The classifier used for the proposed work is SVM classifiers. SVM classifier is a nonprobabilistic linear classifier. Along with “kernel trick” it can even perform non-linear classification efficiently. Mapping a problem into a space with a high or large dimensions makes it more likely that the problem will become linearly separable. Classification involves the training of the SVM classifier based on the extracted features from the training samples and then testing the classifier using test samples. This task involves six emotions, i.e., it requires a multiclass SVM classifier. In SVM (choosing one-against-all approach), they are plotted as points in a graph and decision boundaries between different classes are obtained. From the whole database, 80% of the images are taken as training images and 20% of the images are taken as testing. These testing and training images are given to the classifier. The features are first marked in feature space hence each sample is represented by a point in the feature space. SVM classifier builds a decision boundary between two classes in the feature space. Later, the new test data plotted is classified depending upon its location among the boundaries of the graph. During the training phase, the equation of the best decision boundary hyperplane is found.
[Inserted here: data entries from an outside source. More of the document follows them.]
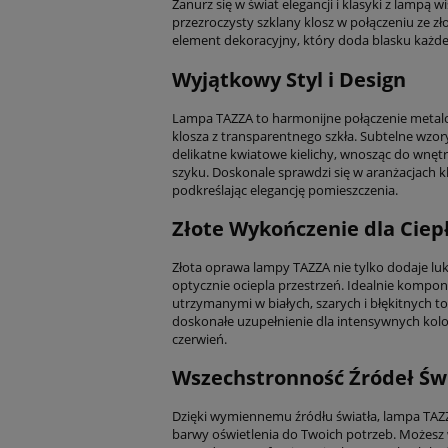
Zanurz się w świat elegancji i klasyki z lampą w
przezroczysty szklany klosz w połączeniu ze 
element dekoracyjny, który doda blasku każd
Wyjątkowy Styl i Design
Lampa TAZZA to harmonijne połączenie metalo
klosza z transparentnego szkła. Subtelne wzor
delikatne kwiatowe kielichy, wnosząc do wnętrz
szyku. Doskonale sprawdzi się w aranżacjach k
podkreślając elegancję pomieszczenia.
Złote Wykończenie dla Ciep
Złota oprawa lampy TAZZA nie tylko dodaje lu
optycznie ociepla przestrzeń. Idealnie kompon
utrzymanymi w białych, szarych i błękitnych to
doskonałe uzupełnienie dla intensywnych kolo
czerwień.
Wszechstronność Źródeł Św
Dzięki wymiennemu źródłu światła, lampa TA
barwy oświetlenia do Twoich potrzeb. Możesz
The decision hyperplane is constructed by maximizing the margin between two class feature points (Fig. 12).

Fig. 12
figure 12

Best decision boundary decision

8 Conclusion

The Gabor and fiducial points combine feature extraction-classification and make the paper more efficient than its previous methods. Both Gabor and fiducial points are promising techniques in texture feature and geometric feature, respectively. Thus, this high profile method improves the overall efficiency of the output. Also, this paper can be implemented easily in numerous applications as they possess less complexity in the processing phase making it simple for the classifier. The proposed work produces accuracy of 87% after classification.